# TASK DIRECTIONS:
What number of lines in the entries hold the string "leaf"? Answer with it alone.

# DATA:
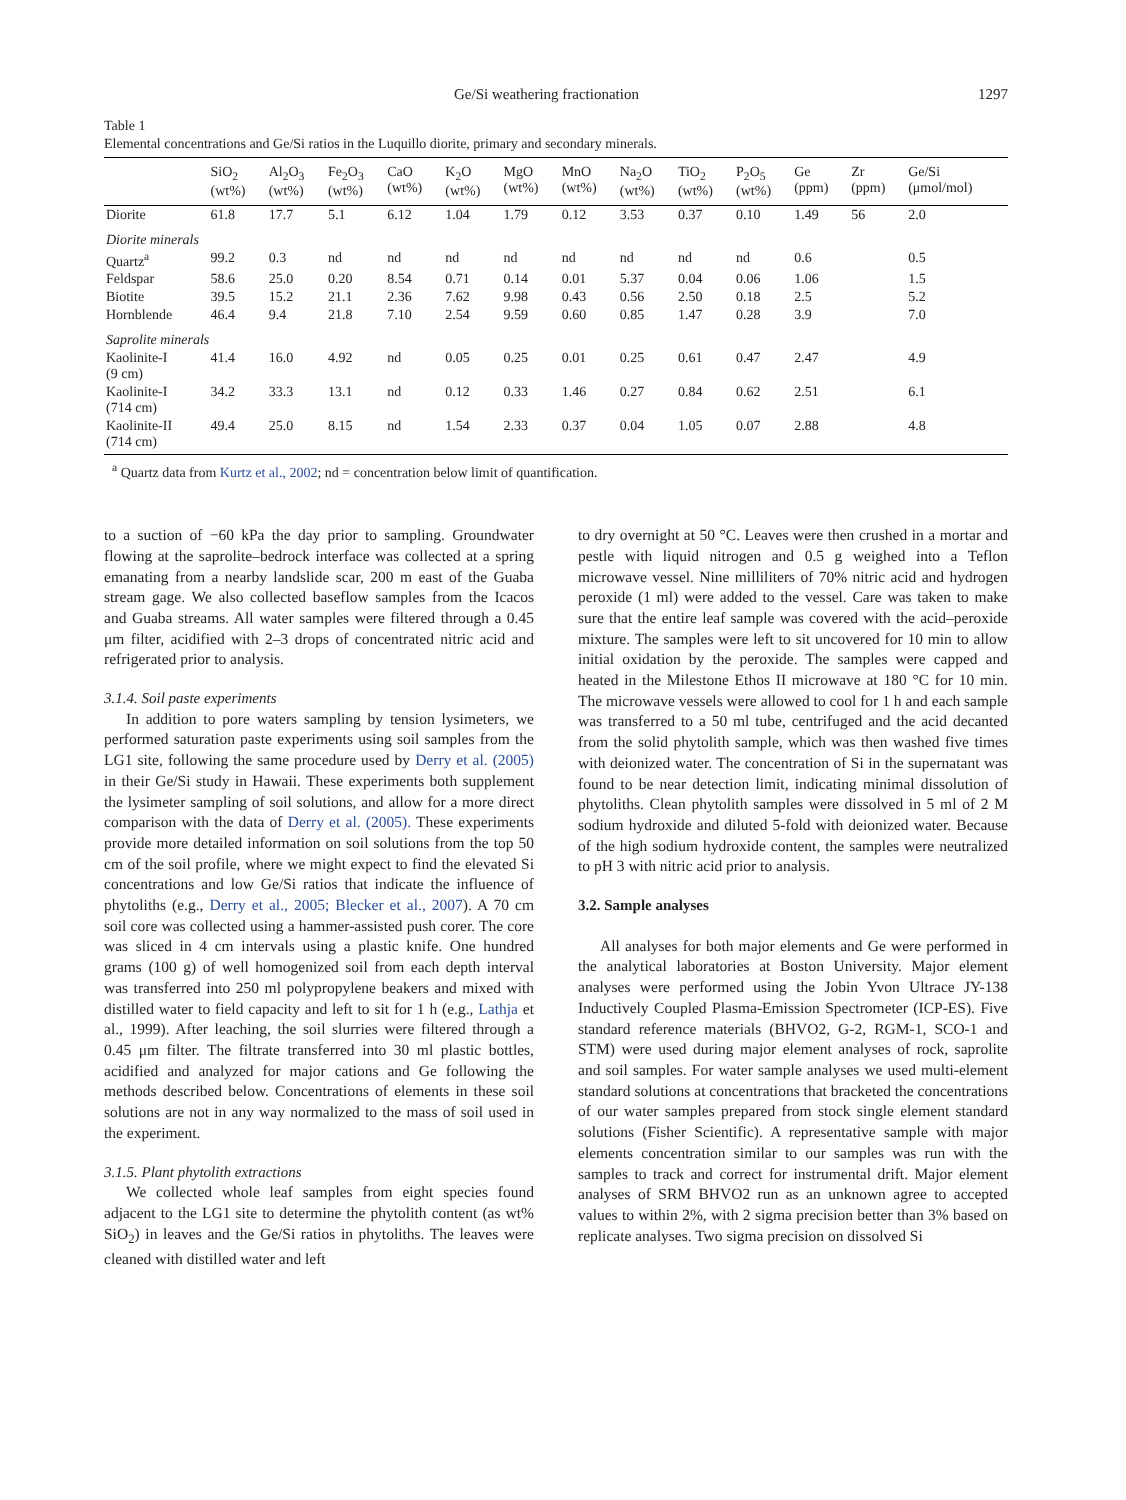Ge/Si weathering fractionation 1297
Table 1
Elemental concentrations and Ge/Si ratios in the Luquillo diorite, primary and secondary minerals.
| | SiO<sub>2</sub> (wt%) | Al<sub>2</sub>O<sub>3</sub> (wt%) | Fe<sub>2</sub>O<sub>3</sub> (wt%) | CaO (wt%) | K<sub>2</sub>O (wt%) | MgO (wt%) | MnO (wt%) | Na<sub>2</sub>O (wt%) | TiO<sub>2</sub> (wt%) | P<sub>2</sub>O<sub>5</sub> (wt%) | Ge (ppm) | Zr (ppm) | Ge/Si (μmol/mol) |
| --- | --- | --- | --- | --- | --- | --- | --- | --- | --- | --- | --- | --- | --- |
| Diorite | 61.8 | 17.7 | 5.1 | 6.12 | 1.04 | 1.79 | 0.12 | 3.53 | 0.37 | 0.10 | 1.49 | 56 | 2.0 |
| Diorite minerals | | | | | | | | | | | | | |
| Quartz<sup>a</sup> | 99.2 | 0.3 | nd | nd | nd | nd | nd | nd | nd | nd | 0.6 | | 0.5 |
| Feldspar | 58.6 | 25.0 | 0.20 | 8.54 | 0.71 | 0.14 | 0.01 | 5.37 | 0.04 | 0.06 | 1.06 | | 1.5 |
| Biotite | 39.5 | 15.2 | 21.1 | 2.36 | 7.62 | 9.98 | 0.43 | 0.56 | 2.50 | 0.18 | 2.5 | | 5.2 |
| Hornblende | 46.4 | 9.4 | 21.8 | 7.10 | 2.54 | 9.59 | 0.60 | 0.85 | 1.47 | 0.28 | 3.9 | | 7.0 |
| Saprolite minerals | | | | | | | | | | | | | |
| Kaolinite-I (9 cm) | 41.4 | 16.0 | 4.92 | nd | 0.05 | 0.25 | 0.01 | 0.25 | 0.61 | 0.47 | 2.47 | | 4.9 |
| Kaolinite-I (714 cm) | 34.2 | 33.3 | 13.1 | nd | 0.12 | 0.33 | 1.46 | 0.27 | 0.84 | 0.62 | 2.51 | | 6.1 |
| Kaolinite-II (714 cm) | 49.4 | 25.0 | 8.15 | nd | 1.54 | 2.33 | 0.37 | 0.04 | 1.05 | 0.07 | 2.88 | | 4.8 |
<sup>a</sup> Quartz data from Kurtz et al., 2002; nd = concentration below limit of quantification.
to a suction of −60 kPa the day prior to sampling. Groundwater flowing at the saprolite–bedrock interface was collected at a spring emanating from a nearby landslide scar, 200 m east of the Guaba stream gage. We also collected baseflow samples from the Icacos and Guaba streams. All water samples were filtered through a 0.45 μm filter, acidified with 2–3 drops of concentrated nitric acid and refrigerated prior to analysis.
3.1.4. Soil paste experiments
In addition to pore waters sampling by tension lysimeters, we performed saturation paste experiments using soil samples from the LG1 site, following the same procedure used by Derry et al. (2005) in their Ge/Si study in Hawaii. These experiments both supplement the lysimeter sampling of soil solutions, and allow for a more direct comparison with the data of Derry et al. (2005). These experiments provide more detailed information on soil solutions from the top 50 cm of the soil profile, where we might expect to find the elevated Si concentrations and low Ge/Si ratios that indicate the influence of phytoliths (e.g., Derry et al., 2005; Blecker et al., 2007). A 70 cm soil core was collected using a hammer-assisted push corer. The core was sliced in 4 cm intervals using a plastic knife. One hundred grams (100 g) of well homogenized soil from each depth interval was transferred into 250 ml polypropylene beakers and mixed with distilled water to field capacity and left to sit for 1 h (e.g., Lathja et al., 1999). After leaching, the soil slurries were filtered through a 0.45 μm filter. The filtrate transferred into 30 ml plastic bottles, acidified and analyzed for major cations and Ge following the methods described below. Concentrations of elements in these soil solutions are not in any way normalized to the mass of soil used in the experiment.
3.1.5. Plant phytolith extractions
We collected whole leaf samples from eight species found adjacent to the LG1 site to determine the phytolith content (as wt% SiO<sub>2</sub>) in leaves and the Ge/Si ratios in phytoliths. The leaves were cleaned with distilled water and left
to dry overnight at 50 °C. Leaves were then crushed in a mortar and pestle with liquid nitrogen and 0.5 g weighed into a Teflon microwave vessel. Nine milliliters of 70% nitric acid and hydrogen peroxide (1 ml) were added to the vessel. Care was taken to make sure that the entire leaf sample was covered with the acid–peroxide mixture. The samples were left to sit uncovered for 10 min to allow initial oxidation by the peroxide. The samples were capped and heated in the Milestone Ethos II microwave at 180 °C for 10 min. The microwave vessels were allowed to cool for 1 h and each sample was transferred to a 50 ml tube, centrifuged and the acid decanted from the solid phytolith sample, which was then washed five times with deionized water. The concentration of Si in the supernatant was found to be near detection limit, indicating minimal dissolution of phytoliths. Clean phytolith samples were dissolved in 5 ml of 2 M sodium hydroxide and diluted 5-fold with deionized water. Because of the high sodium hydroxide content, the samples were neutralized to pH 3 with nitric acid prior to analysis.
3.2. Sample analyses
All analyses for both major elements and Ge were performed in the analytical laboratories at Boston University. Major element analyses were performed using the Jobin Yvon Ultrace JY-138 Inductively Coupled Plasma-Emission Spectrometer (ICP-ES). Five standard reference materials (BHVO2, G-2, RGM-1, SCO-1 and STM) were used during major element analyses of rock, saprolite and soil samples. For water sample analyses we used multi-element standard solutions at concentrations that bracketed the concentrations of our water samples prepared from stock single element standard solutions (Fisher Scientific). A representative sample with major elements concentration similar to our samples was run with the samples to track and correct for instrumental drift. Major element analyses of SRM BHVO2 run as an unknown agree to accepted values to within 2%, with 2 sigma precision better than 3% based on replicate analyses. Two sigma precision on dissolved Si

# OUTPUT BELOW:
2